26 de nov. de 2009

A Maldição

Amanheceu o dia e os olhos continuavam ardidos. Os cantos deles, avermelhados e as pálpebras, inchadas. As lágrimas varriam as faces e marcavam -fartas- o chão. Encontrava-se sentado à beira da cama, semi-nú, acorcundado, de pose desanimada. Assim se percebia a muito mais que uma noite. Faziam dias, semanas, meses... nem se lembrava mais do tempo. Provavelmente o mesmo havia parado.
O olhar virado ao nada e a mente à correr em círculos repetidos e infinitos... a cegueira, a ação e a reação, a cegueira, a ação e a reação, a cegueira, a ação e a reação... incessantes. Era sua maldição. Fadado estava à ela por suas próprias mãos.
A dor. Essa sim, se fazia companheira. Cada vez mais dolorida, sofrida, aguçada.

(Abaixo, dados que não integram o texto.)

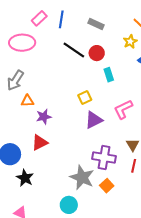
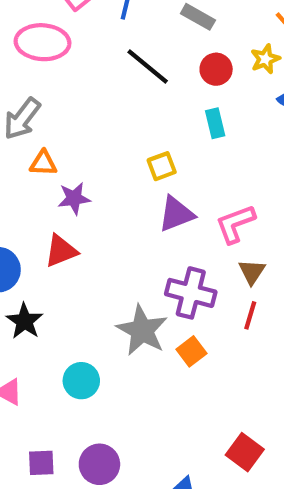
red circle: (97, 53) -> (216, 69), moved
pink L-shape: (123, 109) -> (235, 224), moved
cyan circle: (69, 205) -> (81, 381), moved

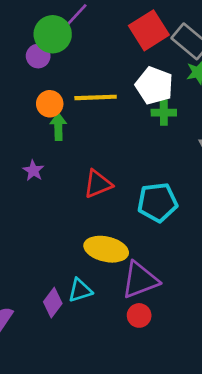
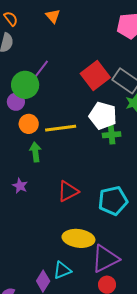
orange circle: (50, 104) -> (29, 124), moved

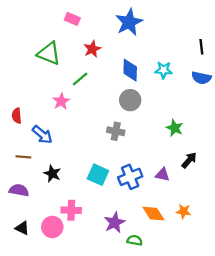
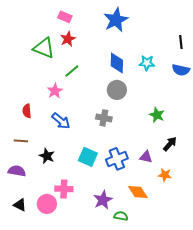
red star: (92, 49) -> (68, 39), moved
red semicircle: (17, 116) -> (27, 111), moved
blue arrow: (42, 135) -> (61, 121), moved
orange star: (184, 211) -> (165, 175), moved

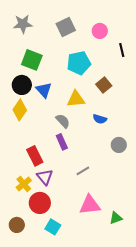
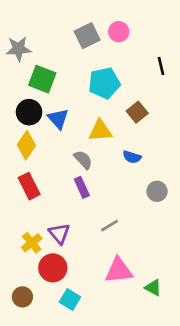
gray star: (23, 24) -> (18, 49), moved
pink circle: (100, 31) -> (119, 32), moved
red rectangle: (35, 156) -> (29, 186), moved
green triangle: (116, 218) -> (153, 288), turned 48

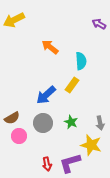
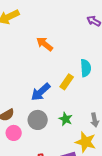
cyan semicircle: (81, 61) -> (86, 68), moved

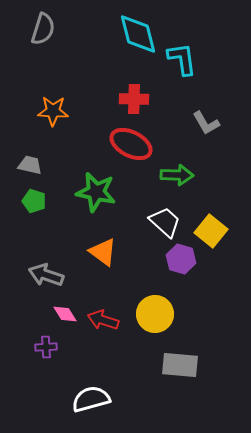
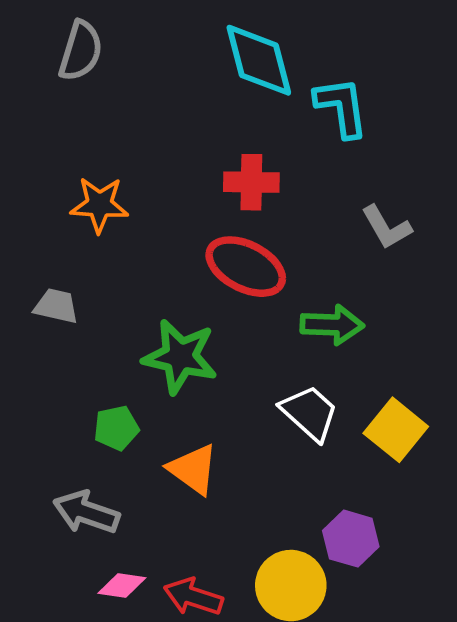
green pentagon: (34, 201) -> (116, 428), moved, turned -30
purple hexagon: (181, 259) -> (351, 539), moved
pink diamond: (65, 314) -> (122, 586), turned -50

E sentia morrer por essa dor. Sentia-se esvair da vida. Estava seco. Como se as chagas dos tropeços impensados estivessem a lhe queimar o corpo dormente. Buscára o álcool como alívio, na tentativa de ter as idéias deturpadas, mas o seu efeito de torpor apenas evidenciava ainda mais sua frustração, seu sofrimento.

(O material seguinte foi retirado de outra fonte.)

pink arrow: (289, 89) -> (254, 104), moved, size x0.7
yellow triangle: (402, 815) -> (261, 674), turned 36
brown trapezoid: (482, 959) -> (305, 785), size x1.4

Buscava até mesmo a insanidade. Isso porquê a loucura da consciência não lhe fora reconhecida como tal. Para se ter uma idéia, o melhor de tudo passou a ser 'ter méritos por tanto sofrer'.
Tamanha a dor, que lhe absorvia a fome, a sede, as idéias. Dela e para ela vivia desde a queda.

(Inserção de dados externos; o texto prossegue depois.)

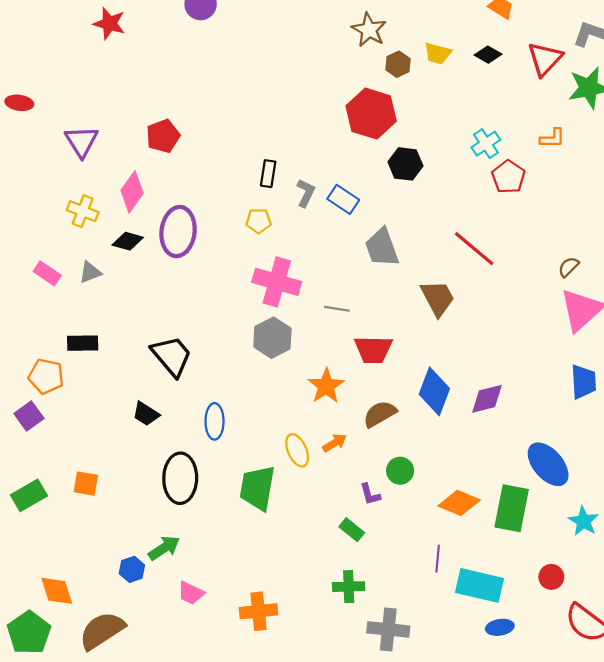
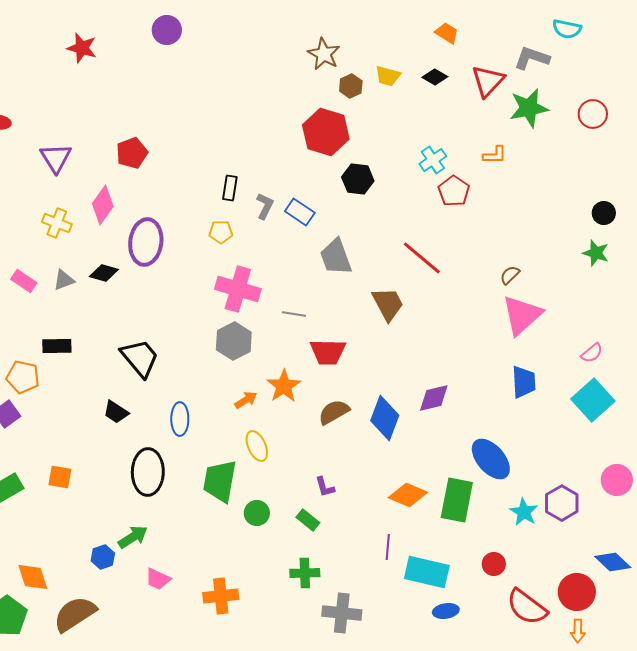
black diamond: (128, 241) -> (104, 273), moved
blue diamond: (434, 391) -> (385, 418), moved
orange arrow: (335, 443) -> (246, 400), moved
green circle: (400, 471) -> (257, 513), moved

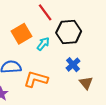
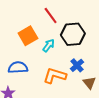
orange L-shape: (36, 79) -> (55, 76), moved

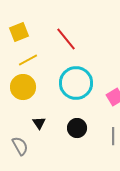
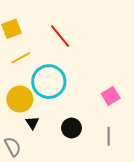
cyan circle: (76, 83) -> (49, 82), moved
yellow circle: (23, 87) -> (20, 99), moved

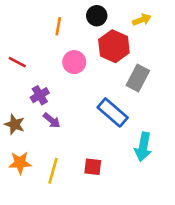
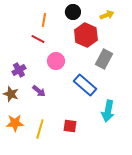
red line: (17, 62) -> (38, 39), moved
pink circle: (74, 62) -> (56, 61), moved
purple cross: (40, 95) -> (19, 70), moved

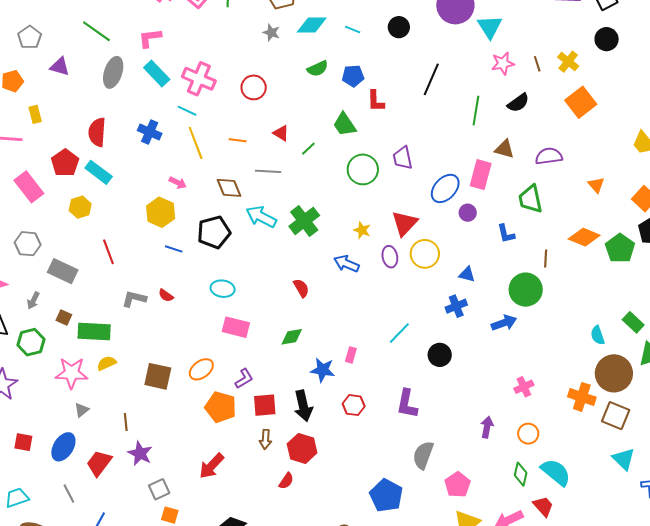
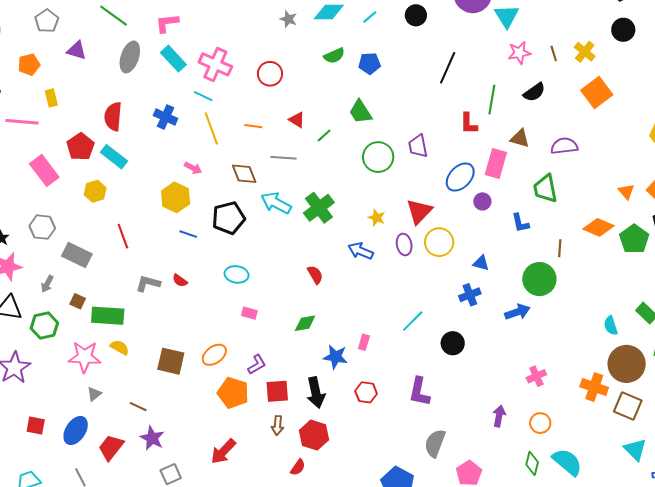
cyan line: (353, 29) -> (370, 17), turned -63
red L-shape: (376, 101) -> (469, 124), moved
orange triangle: (596, 185) -> (626, 192), moved
pink rectangle: (236, 327) -> (249, 313), size x0.6
yellow semicircle: (107, 363) -> (120, 347), turned 54
brown line: (126, 422) -> (138, 407), turned -60

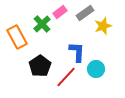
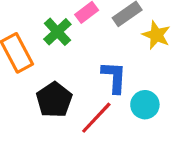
yellow star: (103, 26) -> (156, 35), turned -30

O dia seguia e junto dele, o seu pranto contínuo, íntimo, lascivo.
A consciência: navalha afiada na pele das lembranças do erro. Corrente limitadora de rumos, de avanço, de progresso. Clausura e tortura não conhecidas de antes, mas íntimas de agora.
Sofria de arrependimento, de remorço profundo e sincero. E nem eles eram garantia de perdão algum. Nada mais acontecia desde então. Vivia morto.
Mas as lágrimas persistiam como molho àquele prato difícil de engolir. Mas ele repetia mesmo assim.
A noite caiu e o foco se mantinha o mesmo. A queda estava lá, para onde quer que olhasse.
Não havia ânimo para perceber a vida que seguia lá fora. As estrelas haviam se apagado no negro da escuridão. Não percebia nem mesmo o turbilhão que se formava na tempestade. Na chuva que se juntava às suas lágrimas, numa moldura triste para o seu momento.
Madrugada adentro e toda dor se evidenciava ainda mais. Não descansava os olhos que mais pareciam vazados à jorrar a salubridade daquela tristeza. E o pensamento não fugia dali. Nem mesmo à lhe recordar os tempos de alegria e de sonhos. Até estes, eram momentos de angústia agora.
O coração sofria novo baque... mais uma vez, amanheceu.